BUSINESS TRAVEL SLOWING

BUSINESS TRAVEL SLOWING

Business travel may not return to pre-COVID levels until some time in 2026, two years later than previously forecast, according to a study by the Global Business Travel Association (GBTA).

A slowing global economy and geopolitical uncertainty surrounding the Ukraine war and the U.S.-Chinese tensions over Taiwan are making companies cautious, CNBC reported.

Also, inflation looms large; the GBTA estimates prices across the economy will continue to rise through next year.

Still, spending by business travelers worldwide will grow by 34 percent this year to $933 billion, the GBTA estimates.

However, that growth will leave the industry still short of the $1.9 trillion it generated in 2019, CNBC noted.

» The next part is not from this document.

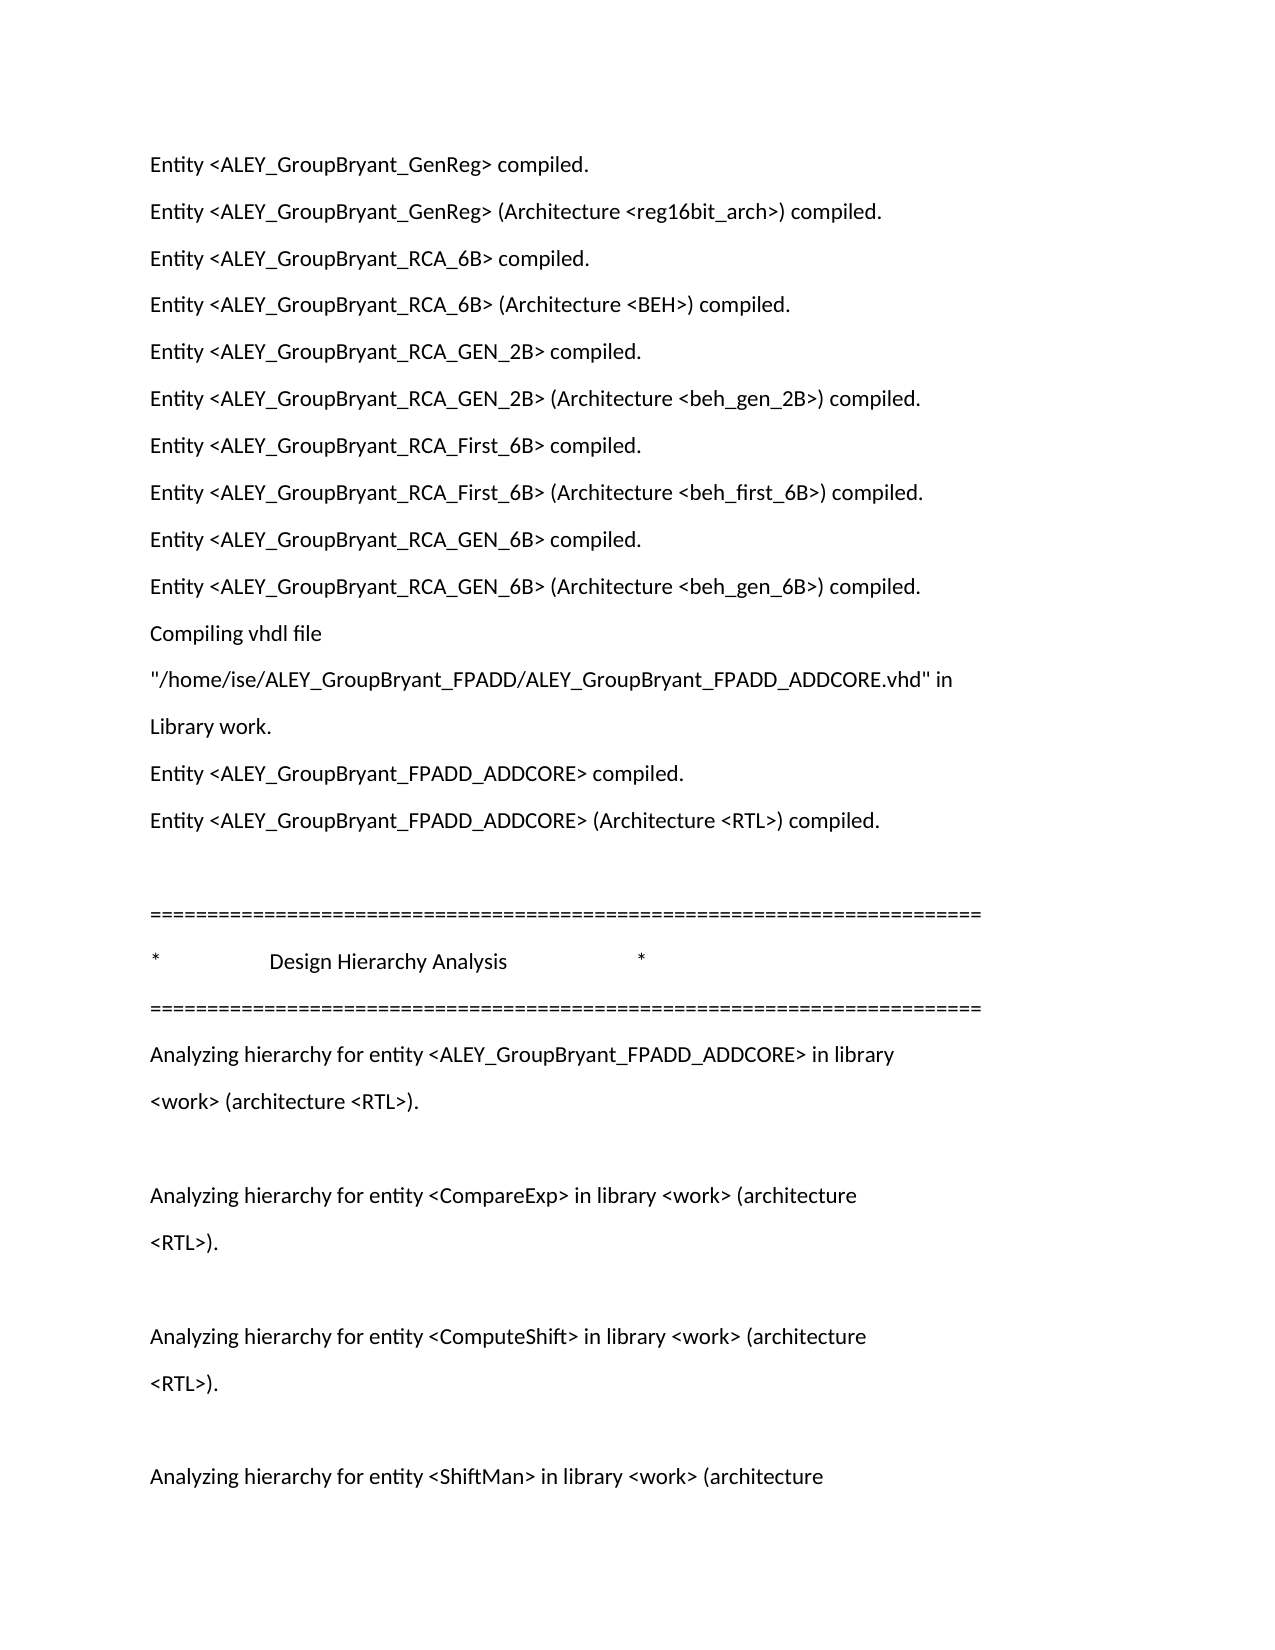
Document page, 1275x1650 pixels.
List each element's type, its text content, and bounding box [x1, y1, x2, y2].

Although hotels’ business-related revenues were $92.36 per available room in July, compared to $88.05 during the same month in 2019, inflation has eaten all of those gains and more. 

Occupancy was 63 percent, compared to 67 percent in 2019.

Business travel spending in the U.S. will grow by 42 percent overall this year, reaching $213.4 billion, the GBTA predicted.

TREND FORECAST: In Trends Journal articles including “Bid Farewell to the Business Travel Economy” (29 Sep 2020) and “Europe’s Banks Permanently Slash Business Travel” (4 May 2021), among others, we have long forecast that business travel will never return to pre-COVID War volumes.

Inflation and higher interest rates are squeezing companies’ margins; businesses will do what they can to save money.

Having become comfortable, if not entirely happy, with Zooming and teleconferencing during the COVID War, bosses now see their positive impact on the bottom line and will make remote contact, not travel, the new normal.